Apple priced iPad low enough to remove price as an objection, and even low enough to make potential competitors re-evaluate their Web/media-pad plans. Apple didn't leave a lot of room under their pricing for less-amazing products. Apple took the netbook price challenge seriously and has a serious response in iPad.
The app store ships about 400 new applications per day. Read that again. Now look at the top selling programming language books on Amazon. iPod Touch has evolved into a game and social media platform, as well as being the continuation of the iPod product line, and iPad inherits all of this. Apple announced two new application/content categories: e-books (and periodicals), and iWork. And it is the best Web pad yet devised.
It's a big iPhone. The software appears to be very well executed, and enables iWork and other new key applications. But it isn't a breakthrough. Not even a big “Wow” factor.
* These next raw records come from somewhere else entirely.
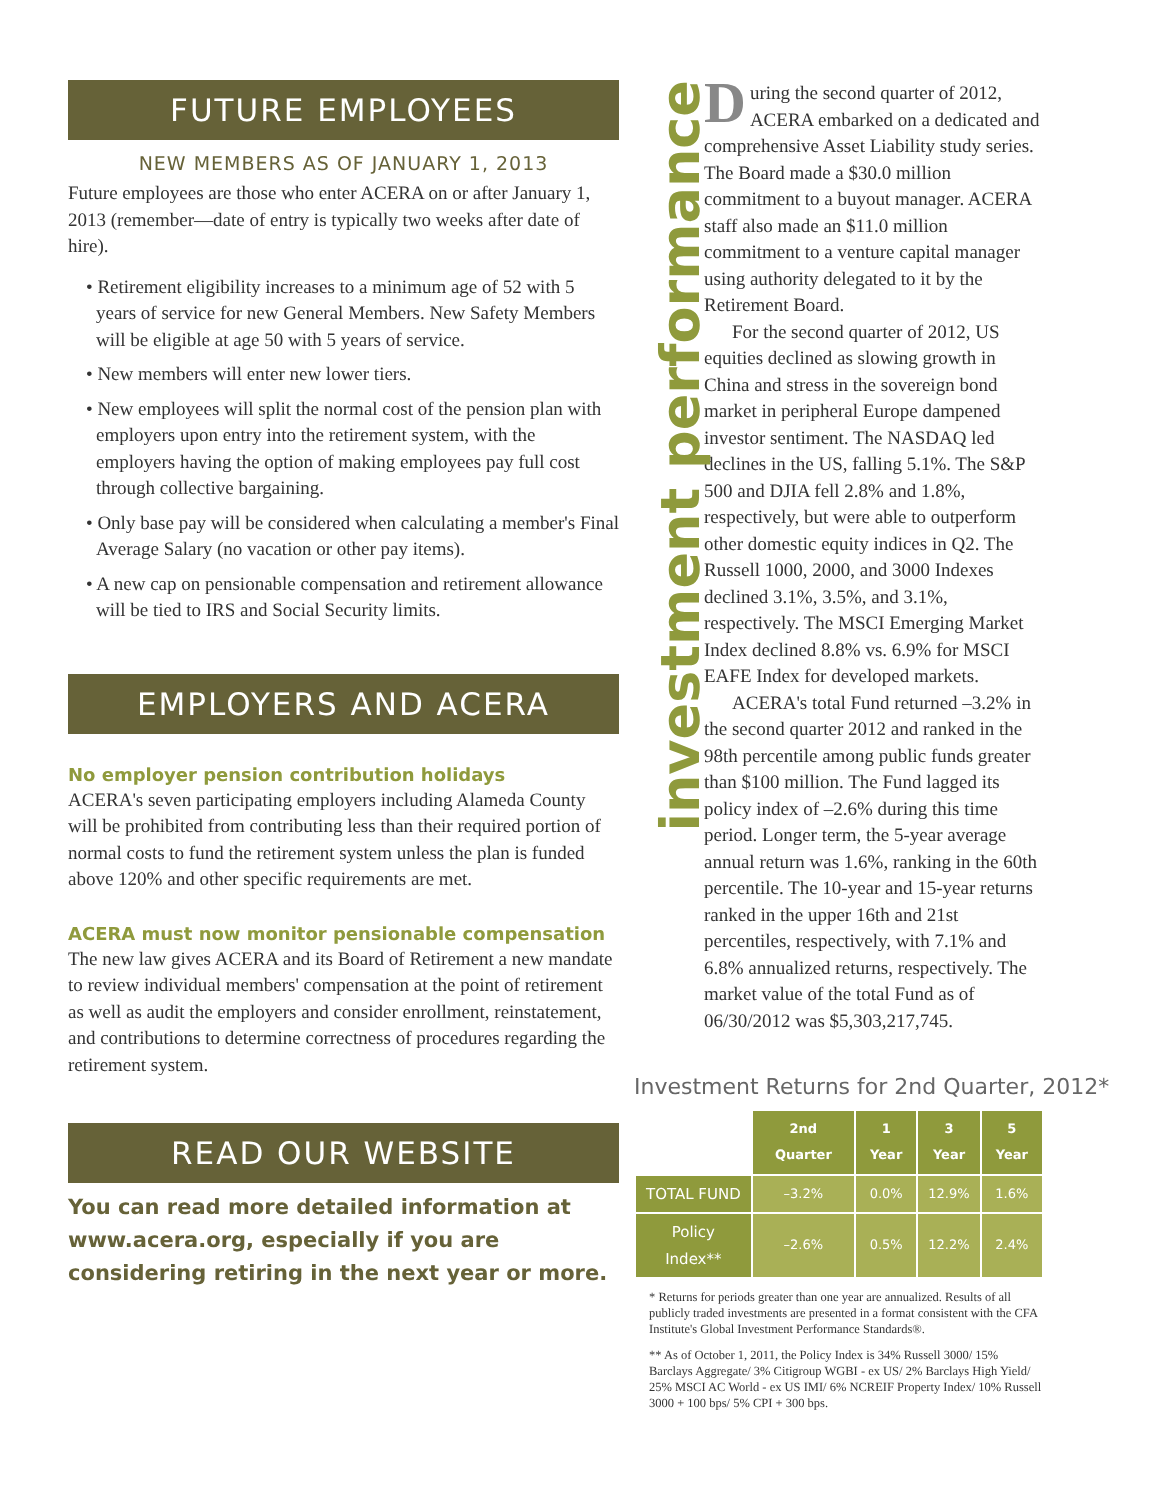FUTURE EMPLOYEES
NEW MEMBERS AS OF JANUARY 1, 2013
Future employees are those who enter ACERA on or after January 1, 2013 (remember—date of entry is typically two weeks after date of hire).
• Retirement eligibility increases to a minimum age of 52 with 5 years of service for new General Members. New Safety Members will be eligible at age 50 with 5 years of service.
• New members will enter new lower tiers.
• New employees will split the normal cost of the pension plan with employers upon entry into the retirement system, with the employers having the option of making employees pay full cost through collective bargaining.
• Only base pay will be considered when calculating a member's Final Average Salary (no vacation or other pay items).
• A new cap on pensionable compensation and retirement allowance will be tied to IRS and Social Security limits.
EMPLOYERS AND ACERA
No employer pension contribution holidays
ACERA's seven participating employers including Alameda County will be prohibited from contributing less than their required portion of normal costs to fund the retirement system unless the plan is funded above 120% and other specific requirements are met.
ACERA must now monitor pensionable compensation
The new law gives ACERA and its Board of Retirement a new mandate to review individual members' compensation at the point of retirement as well as audit the employers and consider enrollment, reinstatement, and contributions to determine correctness of procedures regarding the retirement system.
READ OUR WEBSITE
You can read more detailed information at www.acera.org, especially if you are considering retiring in the next year or more.
investment performance
During the second quarter of 2012, ACERA embarked on a dedicated and comprehensive Asset Liability study series. The Board made a $30.0 million commitment to a buyout manager. ACERA staff also made an $11.0 million commitment to a venture capital manager using authority delegated to it by the Retirement Board.
For the second quarter of 2012, US equities declined as slowing growth in China and stress in the sovereign bond market in peripheral Europe dampened investor sentiment. The NASDAQ led declines in the US, falling 5.1%. The S&P 500 and DJIA fell 2.8% and 1.8%, respectively, but were able to outperform other domestic equity indices in Q2. The Russell 1000, 2000, and 3000 Indexes declined 3.1%, 3.5%, and 3.1%, respectively. The MSCI Emerging Market Index declined 8.8% vs. 6.9% for MSCI EAFE Index for developed markets.
ACERA's total Fund returned –3.2% in the second quarter 2012 and ranked in the 98th percentile among public funds greater than $100 million. The Fund lagged its policy index of –2.6% during this time period. Longer term, the 5-year average annual return was 1.6%, ranking in the 60th percentile. The 10-year and 15-year returns ranked in the upper 16th and 21st percentiles, respectively, with 7.1% and 6.8% annualized returns, respectively. The market value of the total Fund as of 06/30/2012 was $5,303,217,745.
Investment Returns for 2nd Quarter, 2012*
| | 2nd Quarter | 1 Year | 3 Year | 5 Year |
| --- | --- | --- | --- | --- |
| TOTAL FUND | –3.2% | 0.0% | 12.9% | 1.6% |
| Policy Index** | –2.6% | 0.5% | 12.2% | 2.4% |
* Returns for periods greater than one year are annualized. Results of all publicly traded investments are presented in a format consistent with the CFA Institute's Global Investment Performance Standards®.
** As of October 1, 2011, the Policy Index is 34% Russell 3000/ 15% Barclays Aggregate/ 3% Citigroup WGBI - ex US/ 2% Barclays High Yield/ 25% MSCI AC World - ex US IMI/ 6% NCREIF Property Index/ 10% Russell 3000 + 100 bps/ 5% CPI + 300 bps.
There was a chance Apple would send Google's Android team back to the labs, but no put-away shots here.
People who have seen it firsthand all remark on the speed. Apple has entered the ARM CPU business at the front of the class. Success here is crucial to Apple beating netbook economics. However, Apple probably does not dominate this business, and you can bet that would-be competitors are looking at Qualcomm Snapdragon and other fast ARM CPU spec sheets this morning. Apple may find themselves at the front of a very competitive race.
A lot of software effort had to have gone into fully exploiting the GPU, and into other unseen system software, leaving less time for visible UI improvements.
Did Intel make the right move selling off XScale/StrongARM and going with Atom? What will it cost to make Atom competitive and keep it from cannibalizing high-end CPUs?
Apple has created and continues to exploit the best ecosystem in the business. When will Apple's would-be competitors, Nokia and Microsoft among them, learn they cannot succeed by copying a subset of Apple's ecosystem? Google has built their own very powerful ecosystem and can make their own rules. Everyone else needs to take this more seriously or face continued failed market entries. Legacy category dominance is not an ecosystem.